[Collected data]
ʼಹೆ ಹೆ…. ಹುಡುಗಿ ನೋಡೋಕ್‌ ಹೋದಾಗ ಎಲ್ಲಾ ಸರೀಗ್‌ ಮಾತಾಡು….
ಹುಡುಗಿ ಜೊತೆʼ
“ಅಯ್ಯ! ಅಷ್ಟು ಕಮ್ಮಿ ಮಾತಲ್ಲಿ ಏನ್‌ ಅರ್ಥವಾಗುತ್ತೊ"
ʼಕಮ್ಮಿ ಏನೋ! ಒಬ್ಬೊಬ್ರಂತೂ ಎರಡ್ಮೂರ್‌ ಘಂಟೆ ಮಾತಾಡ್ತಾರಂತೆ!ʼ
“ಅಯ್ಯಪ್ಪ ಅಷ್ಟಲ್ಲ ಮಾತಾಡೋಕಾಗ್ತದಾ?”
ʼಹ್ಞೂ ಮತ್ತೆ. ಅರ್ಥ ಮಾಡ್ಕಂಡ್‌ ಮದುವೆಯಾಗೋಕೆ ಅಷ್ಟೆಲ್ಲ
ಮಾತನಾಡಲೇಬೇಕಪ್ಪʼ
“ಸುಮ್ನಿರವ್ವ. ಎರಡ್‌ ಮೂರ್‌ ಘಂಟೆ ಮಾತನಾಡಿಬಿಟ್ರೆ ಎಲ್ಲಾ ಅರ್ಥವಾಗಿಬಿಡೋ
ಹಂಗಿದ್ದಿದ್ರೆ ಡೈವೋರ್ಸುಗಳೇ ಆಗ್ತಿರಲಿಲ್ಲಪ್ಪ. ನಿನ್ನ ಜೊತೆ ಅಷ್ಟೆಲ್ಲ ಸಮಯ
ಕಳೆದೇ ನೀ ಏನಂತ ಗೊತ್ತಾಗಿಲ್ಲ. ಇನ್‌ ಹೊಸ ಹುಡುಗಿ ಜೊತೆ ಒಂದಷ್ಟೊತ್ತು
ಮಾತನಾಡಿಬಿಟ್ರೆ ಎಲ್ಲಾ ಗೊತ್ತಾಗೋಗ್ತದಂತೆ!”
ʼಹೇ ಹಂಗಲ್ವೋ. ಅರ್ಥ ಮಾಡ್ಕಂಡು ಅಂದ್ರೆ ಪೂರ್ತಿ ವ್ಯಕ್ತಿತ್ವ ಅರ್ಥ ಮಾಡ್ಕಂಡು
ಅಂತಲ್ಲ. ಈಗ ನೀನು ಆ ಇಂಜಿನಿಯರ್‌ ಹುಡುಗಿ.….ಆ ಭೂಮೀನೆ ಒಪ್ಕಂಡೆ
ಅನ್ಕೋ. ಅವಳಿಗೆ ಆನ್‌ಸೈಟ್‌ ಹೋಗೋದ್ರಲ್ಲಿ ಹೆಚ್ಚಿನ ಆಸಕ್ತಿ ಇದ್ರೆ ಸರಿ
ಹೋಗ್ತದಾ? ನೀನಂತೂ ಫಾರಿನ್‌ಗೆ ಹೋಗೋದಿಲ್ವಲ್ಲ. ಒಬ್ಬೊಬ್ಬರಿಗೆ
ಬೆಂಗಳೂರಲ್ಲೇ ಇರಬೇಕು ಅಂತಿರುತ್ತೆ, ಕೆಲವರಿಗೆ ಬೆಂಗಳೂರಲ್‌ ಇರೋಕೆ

▶ _Assignment_: Lines from the one containing "ಹಂಗಿದ್ದಿದ್ರೆ ಡೈವೋರ್ಸುಗಳೇ ಆಗ್ತಿರಲಿಲ್ಲಪ್ಪ." to the last line above, both included: copy these exactly and write nothing else.

▶ _Response to this exercise_:
ಹಂಗಿದ್ದಿದ್ರೆ ಡೈವೋರ್ಸುಗಳೇ ಆಗ್ತಿರಲಿಲ್ಲಪ್ಪ. ನಿನ್ನ ಜೊತೆ ಅಷ್ಟೆಲ್ಲ ಸಮಯ
ಕಳೆದೇ ನೀ ಏನಂತ ಗೊತ್ತಾಗಿಲ್ಲ. ಇನ್‌ ಹೊಸ ಹುಡುಗಿ ಜೊತೆ ಒಂದಷ್ಟೊತ್ತು
ಮಾತನಾಡಿಬಿಟ್ರೆ ಎಲ್ಲಾ ಗೊತ್ತಾಗೋಗ್ತದಂತೆ!”
ʼಹೇ ಹಂಗಲ್ವೋ. ಅರ್ಥ ಮಾಡ್ಕಂಡು ಅಂದ್ರೆ ಪೂರ್ತಿ ವ್ಯಕ್ತಿತ್ವ ಅರ್ಥ ಮಾಡ್ಕಂಡು
ಅಂತಲ್ಲ. ಈಗ ನೀನು ಆ ಇಂಜಿನಿಯರ್‌ ಹುಡುಗಿ.….ಆ ಭೂಮೀನೆ ಒಪ್ಕಂಡೆ
ಅನ್ಕೋ. ಅವಳಿಗೆ ಆನ್‌ಸೈಟ್‌ ಹೋಗೋದ್ರಲ್ಲಿ ಹೆಚ್ಚಿನ ಆಸಕ್ತಿ ಇದ್ರೆ ಸರಿ
ಹೋಗ್ತದಾ? ನೀನಂತೂ ಫಾರಿನ್‌ಗೆ ಹೋಗೋದಿಲ್ವಲ್ಲ. ಒಬ್ಬೊಬ್ಬರಿಗೆ
ಬೆಂಗಳೂರಲ್ಲೇ ಇರಬೇಕು ಅಂತಿರುತ್ತೆ, ಕೆಲವರಿಗೆ ಬೆಂಗಳೂರಲ್‌ ಇರೋಕೆ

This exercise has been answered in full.